With the predictability of mosquitoes at a cookout, this subject comes up during every election cycle. It’s almost always raised by Democrats.

Each time the subject of abolishing the Electoral College comes up, it reveals anew just how profoundly public schools have failed in their duty to teach basic civics. We are reminded again that vast numbers of American citizens are civically illiterate.

To a distressing degree, many nominally well-educated Americans don’t fully grasp the significance of the fact that our nation is a union of sovereign states. Thus, they can’t appreciate the fact that the citizens don’t elect the president, the states do.
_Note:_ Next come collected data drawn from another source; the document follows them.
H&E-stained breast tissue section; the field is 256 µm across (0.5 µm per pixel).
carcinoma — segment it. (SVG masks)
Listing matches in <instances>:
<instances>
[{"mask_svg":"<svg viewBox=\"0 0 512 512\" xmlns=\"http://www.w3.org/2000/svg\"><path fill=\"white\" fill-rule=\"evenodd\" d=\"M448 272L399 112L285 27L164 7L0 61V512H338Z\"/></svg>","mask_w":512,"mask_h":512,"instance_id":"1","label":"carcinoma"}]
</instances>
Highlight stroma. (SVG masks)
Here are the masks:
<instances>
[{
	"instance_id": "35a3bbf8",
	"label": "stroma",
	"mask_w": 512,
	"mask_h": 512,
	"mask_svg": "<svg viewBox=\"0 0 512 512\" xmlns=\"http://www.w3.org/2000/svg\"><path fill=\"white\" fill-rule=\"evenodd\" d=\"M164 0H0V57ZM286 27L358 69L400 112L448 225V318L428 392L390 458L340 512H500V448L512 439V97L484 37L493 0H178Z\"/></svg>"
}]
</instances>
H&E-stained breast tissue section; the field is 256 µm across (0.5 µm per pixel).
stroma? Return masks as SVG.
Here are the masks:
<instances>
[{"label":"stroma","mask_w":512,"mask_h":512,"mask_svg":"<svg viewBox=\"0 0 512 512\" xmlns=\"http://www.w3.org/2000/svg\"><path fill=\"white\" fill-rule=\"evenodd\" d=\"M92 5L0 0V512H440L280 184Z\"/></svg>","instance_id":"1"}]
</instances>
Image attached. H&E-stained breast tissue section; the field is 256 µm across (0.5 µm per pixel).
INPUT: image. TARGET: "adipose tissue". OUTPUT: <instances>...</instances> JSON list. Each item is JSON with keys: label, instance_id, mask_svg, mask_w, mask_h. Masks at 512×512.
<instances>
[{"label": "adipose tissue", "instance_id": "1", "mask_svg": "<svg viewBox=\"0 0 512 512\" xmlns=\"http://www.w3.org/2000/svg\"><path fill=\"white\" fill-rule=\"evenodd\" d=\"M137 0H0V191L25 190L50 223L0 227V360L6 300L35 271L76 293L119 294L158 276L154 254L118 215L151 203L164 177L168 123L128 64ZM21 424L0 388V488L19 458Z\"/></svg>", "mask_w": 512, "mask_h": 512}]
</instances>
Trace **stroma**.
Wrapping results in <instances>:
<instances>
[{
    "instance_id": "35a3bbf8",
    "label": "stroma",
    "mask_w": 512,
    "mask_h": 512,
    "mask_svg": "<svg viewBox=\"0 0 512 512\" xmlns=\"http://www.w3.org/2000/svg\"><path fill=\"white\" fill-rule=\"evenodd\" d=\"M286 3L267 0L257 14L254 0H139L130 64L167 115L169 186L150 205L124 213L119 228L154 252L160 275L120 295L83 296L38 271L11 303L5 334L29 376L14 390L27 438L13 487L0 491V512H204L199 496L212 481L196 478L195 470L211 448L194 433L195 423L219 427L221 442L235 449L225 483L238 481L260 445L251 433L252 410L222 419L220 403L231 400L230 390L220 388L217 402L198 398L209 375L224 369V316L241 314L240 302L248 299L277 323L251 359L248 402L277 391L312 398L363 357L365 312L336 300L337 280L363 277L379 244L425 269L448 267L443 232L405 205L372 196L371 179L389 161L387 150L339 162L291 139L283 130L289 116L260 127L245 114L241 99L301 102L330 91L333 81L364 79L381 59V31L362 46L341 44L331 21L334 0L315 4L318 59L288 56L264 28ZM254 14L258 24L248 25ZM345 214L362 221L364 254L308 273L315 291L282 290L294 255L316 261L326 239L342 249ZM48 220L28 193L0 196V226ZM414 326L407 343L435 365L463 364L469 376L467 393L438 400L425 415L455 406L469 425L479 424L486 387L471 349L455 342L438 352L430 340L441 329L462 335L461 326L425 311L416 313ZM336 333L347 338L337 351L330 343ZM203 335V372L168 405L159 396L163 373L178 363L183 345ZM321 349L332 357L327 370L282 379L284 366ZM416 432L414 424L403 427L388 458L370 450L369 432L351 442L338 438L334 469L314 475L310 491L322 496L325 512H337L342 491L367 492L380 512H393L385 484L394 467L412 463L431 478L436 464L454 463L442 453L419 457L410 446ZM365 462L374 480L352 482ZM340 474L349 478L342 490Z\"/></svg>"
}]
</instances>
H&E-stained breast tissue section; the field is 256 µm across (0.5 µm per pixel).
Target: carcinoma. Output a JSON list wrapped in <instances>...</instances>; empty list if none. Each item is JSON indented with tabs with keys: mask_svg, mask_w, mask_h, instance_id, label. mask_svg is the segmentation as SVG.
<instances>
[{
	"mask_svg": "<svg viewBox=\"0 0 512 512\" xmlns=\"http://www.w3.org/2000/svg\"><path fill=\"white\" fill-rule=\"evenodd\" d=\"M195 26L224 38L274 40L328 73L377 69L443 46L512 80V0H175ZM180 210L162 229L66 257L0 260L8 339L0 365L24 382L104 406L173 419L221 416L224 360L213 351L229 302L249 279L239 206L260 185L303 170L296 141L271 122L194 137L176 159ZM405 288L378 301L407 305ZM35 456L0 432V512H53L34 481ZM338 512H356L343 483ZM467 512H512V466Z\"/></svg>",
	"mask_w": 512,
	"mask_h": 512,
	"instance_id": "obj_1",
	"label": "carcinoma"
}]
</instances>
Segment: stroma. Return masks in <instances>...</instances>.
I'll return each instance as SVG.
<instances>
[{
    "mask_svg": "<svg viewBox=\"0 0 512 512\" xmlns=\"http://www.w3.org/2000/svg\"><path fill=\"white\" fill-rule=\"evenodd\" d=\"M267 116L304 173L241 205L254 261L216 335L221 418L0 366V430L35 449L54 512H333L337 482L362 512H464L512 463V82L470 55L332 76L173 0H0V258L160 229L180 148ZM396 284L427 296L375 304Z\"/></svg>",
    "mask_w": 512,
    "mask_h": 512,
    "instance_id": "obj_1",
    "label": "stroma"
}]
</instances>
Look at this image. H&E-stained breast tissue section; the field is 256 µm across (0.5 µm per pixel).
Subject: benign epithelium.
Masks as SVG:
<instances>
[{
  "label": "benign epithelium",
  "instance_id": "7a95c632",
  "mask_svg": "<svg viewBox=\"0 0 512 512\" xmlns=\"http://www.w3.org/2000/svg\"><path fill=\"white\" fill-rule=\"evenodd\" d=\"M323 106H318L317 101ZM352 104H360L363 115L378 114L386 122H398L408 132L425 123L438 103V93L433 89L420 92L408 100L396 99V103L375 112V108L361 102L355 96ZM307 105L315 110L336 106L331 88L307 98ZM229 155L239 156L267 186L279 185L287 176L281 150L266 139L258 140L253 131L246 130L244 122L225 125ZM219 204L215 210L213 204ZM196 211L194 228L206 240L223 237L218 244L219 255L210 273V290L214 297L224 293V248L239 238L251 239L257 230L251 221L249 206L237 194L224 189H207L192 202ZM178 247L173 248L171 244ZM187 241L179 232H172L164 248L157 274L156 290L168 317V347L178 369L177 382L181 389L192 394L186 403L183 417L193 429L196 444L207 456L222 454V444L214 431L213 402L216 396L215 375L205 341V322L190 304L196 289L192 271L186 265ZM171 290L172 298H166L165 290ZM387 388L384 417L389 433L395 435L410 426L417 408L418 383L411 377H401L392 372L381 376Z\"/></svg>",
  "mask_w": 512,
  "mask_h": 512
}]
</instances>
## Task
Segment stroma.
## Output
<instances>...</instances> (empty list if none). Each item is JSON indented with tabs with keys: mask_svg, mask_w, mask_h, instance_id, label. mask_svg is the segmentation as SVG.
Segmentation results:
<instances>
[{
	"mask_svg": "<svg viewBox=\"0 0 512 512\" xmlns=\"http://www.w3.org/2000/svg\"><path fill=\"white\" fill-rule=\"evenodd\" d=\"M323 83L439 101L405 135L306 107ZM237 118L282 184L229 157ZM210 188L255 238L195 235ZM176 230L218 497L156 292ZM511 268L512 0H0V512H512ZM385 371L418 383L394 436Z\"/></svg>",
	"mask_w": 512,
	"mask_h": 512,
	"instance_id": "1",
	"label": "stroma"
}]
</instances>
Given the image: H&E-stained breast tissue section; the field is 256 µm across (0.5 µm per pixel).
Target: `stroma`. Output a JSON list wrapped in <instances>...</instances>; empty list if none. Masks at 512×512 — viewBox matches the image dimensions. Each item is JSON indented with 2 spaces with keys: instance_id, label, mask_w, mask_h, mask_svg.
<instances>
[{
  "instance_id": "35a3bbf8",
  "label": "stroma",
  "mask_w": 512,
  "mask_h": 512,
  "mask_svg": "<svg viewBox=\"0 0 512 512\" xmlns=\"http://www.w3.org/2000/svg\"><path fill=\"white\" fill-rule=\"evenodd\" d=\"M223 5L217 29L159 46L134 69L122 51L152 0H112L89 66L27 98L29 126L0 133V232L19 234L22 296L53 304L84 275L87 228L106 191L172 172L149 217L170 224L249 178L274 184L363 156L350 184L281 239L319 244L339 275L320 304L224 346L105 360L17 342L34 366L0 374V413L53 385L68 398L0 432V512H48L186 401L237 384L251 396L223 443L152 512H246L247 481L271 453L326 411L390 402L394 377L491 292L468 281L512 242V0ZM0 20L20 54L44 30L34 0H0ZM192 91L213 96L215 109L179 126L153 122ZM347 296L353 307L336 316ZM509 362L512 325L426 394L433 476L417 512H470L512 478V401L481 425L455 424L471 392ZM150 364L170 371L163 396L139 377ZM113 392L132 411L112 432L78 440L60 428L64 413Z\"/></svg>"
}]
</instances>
When drafting our constitution the founders feared two things. First, they feared an overly powerful federal government. Almost every argument at the Constitutional Convention in Philadelphia in 1787 was about how to balance the task of giving the federal government the power it needed in order to be effective without giving it so much power as to supersede the power of the states.

The other thing the founders feared was factionalism. They feared any system that would have the effect of pitting the states against each other.

Thus, they decided that for a candidate to be elected president, he would have to have more than simply majority popular support. He would have to have the support of a majority of the states. In order to bring this about, once every four years, each state is represented by a slate of electors in the Electoral College. The number of electors from each state is a function of that state’s population.

Today in all 50 states, electors are chosen by popular vote. But it wasn’t always so. Until as late as 1860, the electors from some states were chosen by their respective state legislatures. Though it would be politically impossible today, there is no legal reason that any state could not revert to that method.

The founders were exceptionally farsighted in establishing the Electoral College. The Electoral College requires the winning candidate to gain a majority of the votes in a majority of the states. You can’t just win votes. You have to win the country.

Donald Trump is president and Hillary Clinton isn’t because Donald Trump won a majority of the votes in a majority of the counties in a majority of the states. The result looks like the map above.

But for the Electoral College, Hillary Clinton’s margin of victory in California alone would have decided the election. If you’re worried that the country is divided and polarized, look at the map and ask yourself this. How much worse would things be if, every election, those tens of millions of folks in the heartland knew that their votes counted for exactly nothing?